*Transcribed page contents:*
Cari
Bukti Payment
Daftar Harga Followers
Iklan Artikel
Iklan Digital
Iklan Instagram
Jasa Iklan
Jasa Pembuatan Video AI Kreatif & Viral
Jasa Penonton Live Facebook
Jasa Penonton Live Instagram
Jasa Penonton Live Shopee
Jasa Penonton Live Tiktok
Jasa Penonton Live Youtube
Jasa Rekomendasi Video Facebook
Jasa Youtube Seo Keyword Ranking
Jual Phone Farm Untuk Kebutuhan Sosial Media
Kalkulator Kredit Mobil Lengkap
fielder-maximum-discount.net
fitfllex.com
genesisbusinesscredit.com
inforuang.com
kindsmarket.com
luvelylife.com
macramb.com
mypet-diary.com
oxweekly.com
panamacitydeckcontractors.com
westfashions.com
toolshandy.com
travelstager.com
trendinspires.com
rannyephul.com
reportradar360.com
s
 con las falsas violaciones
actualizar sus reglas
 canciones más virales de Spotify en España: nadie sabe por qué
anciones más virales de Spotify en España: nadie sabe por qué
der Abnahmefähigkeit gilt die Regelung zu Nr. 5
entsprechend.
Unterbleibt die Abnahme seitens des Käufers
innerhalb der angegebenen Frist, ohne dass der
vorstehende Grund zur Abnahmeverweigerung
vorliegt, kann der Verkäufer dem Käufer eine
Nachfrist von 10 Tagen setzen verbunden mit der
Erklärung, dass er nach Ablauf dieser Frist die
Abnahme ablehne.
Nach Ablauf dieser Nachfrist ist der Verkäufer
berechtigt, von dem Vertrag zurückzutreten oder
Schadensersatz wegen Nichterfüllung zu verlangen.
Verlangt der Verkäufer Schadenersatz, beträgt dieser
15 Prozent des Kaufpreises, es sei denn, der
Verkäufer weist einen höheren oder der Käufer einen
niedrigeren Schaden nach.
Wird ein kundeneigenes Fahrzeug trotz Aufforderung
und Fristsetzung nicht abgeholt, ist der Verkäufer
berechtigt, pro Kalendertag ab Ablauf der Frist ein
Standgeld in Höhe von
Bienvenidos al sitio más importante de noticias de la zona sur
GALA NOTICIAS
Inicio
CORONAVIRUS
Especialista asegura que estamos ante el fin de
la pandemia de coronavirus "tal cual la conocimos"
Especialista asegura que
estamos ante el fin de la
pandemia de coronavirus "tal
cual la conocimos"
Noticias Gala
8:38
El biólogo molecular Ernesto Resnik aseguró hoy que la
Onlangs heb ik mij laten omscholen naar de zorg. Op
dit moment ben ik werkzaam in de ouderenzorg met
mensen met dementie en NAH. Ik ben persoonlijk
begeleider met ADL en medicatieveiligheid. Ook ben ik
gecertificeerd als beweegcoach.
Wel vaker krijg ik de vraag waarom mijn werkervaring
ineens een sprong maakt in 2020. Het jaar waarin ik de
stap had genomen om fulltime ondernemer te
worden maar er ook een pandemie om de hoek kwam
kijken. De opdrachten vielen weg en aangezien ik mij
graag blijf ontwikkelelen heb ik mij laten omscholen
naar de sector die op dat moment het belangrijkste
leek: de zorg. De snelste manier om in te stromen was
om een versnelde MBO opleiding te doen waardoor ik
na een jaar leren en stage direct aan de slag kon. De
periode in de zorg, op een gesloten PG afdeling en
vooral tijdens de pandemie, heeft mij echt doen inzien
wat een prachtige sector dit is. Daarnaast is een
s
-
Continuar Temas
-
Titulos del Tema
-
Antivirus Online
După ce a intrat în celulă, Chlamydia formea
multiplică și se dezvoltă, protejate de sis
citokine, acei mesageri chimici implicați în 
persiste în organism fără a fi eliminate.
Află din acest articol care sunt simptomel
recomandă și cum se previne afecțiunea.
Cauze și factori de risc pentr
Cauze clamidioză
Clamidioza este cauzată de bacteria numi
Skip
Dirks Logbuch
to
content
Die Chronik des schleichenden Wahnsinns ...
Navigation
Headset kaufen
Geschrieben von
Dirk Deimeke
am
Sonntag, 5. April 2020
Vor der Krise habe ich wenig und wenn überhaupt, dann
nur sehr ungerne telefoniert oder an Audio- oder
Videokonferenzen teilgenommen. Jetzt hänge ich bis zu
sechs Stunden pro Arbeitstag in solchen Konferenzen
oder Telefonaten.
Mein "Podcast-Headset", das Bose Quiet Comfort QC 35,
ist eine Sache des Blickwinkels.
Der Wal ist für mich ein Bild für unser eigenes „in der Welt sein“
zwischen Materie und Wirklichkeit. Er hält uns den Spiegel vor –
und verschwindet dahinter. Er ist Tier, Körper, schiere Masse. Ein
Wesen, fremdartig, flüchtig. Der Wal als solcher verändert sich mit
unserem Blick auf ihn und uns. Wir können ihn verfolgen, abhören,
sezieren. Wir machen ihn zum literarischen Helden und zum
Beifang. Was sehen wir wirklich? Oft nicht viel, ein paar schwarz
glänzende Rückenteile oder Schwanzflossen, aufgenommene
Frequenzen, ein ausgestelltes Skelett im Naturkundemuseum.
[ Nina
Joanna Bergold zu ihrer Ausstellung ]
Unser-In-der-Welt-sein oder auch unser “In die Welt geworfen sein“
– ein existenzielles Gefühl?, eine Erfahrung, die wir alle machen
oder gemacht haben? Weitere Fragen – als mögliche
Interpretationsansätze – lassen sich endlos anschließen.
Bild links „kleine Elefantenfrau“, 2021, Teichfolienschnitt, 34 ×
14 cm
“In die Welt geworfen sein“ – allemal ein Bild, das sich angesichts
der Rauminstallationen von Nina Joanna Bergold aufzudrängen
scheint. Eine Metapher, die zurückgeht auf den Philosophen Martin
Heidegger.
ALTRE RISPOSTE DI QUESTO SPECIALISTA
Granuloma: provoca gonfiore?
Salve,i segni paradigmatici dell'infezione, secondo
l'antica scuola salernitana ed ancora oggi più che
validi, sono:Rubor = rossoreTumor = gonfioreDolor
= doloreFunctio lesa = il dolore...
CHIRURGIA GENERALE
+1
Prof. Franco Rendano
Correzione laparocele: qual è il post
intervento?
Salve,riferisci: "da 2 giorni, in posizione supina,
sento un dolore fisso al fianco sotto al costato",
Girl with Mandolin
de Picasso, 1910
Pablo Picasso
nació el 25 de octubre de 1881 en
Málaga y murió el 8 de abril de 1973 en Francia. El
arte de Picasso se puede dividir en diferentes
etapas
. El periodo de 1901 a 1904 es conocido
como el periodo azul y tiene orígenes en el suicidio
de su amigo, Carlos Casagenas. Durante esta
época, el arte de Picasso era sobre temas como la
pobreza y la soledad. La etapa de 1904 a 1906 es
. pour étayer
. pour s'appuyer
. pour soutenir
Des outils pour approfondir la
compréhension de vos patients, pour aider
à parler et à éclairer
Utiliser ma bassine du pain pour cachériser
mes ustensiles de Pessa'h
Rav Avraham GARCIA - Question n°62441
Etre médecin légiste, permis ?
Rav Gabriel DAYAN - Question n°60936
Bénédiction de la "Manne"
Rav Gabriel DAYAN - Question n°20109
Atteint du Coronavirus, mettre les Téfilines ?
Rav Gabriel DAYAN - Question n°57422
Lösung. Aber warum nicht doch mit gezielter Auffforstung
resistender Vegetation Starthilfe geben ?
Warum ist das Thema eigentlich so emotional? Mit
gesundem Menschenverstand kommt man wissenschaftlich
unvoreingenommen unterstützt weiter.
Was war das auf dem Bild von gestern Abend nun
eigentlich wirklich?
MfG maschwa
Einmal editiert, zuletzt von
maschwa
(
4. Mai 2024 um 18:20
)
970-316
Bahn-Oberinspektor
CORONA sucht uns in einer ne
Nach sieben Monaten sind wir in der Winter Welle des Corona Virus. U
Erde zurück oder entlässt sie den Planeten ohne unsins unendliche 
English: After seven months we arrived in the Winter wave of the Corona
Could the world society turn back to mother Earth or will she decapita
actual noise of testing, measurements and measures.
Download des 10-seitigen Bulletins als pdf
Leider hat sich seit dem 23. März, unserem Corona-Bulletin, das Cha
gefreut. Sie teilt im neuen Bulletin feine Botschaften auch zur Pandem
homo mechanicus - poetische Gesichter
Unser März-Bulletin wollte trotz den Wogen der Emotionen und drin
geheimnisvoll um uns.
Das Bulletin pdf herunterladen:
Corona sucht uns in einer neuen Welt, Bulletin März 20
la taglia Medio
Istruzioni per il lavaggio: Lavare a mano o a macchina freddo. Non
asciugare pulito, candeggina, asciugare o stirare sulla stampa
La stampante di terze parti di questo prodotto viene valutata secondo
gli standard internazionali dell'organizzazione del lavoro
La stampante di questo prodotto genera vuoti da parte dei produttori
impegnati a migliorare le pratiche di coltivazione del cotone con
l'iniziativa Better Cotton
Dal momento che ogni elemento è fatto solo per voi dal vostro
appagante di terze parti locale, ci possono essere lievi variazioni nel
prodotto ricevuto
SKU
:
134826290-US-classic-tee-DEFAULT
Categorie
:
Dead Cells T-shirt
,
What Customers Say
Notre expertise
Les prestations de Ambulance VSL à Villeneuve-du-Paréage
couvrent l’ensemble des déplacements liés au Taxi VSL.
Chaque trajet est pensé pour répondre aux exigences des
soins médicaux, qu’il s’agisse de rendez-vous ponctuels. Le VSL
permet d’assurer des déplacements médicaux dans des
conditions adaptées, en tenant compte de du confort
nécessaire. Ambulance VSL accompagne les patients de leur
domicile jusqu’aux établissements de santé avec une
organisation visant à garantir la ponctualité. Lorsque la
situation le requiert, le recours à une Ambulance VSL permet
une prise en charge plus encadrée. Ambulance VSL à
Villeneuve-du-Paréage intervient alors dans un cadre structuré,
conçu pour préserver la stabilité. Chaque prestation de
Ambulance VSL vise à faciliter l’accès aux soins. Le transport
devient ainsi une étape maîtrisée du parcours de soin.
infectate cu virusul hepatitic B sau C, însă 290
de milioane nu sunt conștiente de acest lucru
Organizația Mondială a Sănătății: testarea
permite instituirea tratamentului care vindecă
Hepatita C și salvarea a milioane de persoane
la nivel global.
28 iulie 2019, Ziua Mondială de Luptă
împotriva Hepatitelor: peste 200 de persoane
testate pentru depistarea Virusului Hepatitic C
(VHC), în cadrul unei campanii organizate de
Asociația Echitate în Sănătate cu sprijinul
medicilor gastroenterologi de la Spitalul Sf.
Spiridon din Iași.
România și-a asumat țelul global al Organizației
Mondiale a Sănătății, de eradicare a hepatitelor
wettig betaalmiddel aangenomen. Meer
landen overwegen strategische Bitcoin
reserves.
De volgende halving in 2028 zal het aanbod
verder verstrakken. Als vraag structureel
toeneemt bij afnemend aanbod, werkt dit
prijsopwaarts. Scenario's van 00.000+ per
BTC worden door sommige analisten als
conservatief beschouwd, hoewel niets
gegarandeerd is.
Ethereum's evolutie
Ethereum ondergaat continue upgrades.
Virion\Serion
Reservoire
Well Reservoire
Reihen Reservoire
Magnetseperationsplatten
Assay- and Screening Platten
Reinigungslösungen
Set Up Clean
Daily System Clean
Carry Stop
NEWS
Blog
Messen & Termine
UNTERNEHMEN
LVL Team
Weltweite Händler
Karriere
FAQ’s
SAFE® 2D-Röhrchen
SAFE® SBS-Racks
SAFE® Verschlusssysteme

*Task statement:* With the first line of the records as the start and the line holding "Noticias Gala" as the end, please copy exactly those lines and no others.

*Your solution:*
Cari
Bukti Payment
Daftar Harga Followers
Iklan Artikel
Iklan Digital
Iklan Instagram
Jasa Iklan
Jasa Pembuatan Video AI Kreatif & Viral
Jasa Penonton Live Facebook
Jasa Penonton Live Instagram
Jasa Penonton Live Shopee
Jasa Penonton Live Tiktok
Jasa Penonton Live Youtube
Jasa Rekomendasi Video Facebook
Jasa Youtube Seo Keyword Ranking
Jual Phone Farm Untuk Kebutuhan Sosial Media
Kalkulator Kredit Mobil Lengkap
fielder-maximum-discount.net
fitfllex.com
genesisbusinesscredit.com
inforuang.com
kindsmarket.com
luvelylife.com
macramb.com
mypet-diary.com
oxweekly.com
panamacitydeckcontractors.com
westfashions.com
toolshandy.com
travelstager.com
trendinspires.com
rannyephul.com
reportradar360.com
s
 con las falsas violaciones
actualizar sus reglas
 canciones más virales de Spotify en España: nadie sabe por qué
anciones más virales de Spotify en España: nadie sabe por qué
der Abnahmefähigkeit gilt die Regelung zu Nr. 5
entsprechend.
Unterbleibt die Abnahme seitens des Käufers
innerhalb der angegebenen Frist, ohne dass der
vorstehende Grund zur Abnahmeverweigerung
vorliegt, kann der Verkäufer dem Käufer eine
Nachfrist von 10 Tagen setzen verbunden mit der
Erklärung, dass er nach Ablauf dieser Frist die
Abnahme ablehne.
Nach Ablauf dieser Nachfrist ist der Verkäufer
berechtigt, von dem Vertrag zurückzutreten oder
Schadensersatz wegen Nichterfüllung zu verlangen.
Verlangt der Verkäufer Schadenersatz, beträgt dieser
15 Prozent des Kaufpreises, es sei denn, der
Verkäufer weist einen höheren oder der Käufer einen
niedrigeren Schaden nach.
Wird ein kundeneigenes Fahrzeug trotz Aufforderung
und Fristsetzung nicht abgeholt, ist der Verkäufer
berechtigt, pro Kalendertag ab Ablauf der Frist ein
Standgeld in Höhe von
Bienvenidos al sitio más importante de noticias de la zona sur
GALA NOTICIAS
Inicio
CORONAVIRUS
Especialista asegura que estamos ante el fin de
la pandemia de coronavirus "tal cual la conocimos"
Especialista asegura que
estamos ante el fin de la
pandemia de coronavirus "tal
cual la conocimos"
Noticias Gala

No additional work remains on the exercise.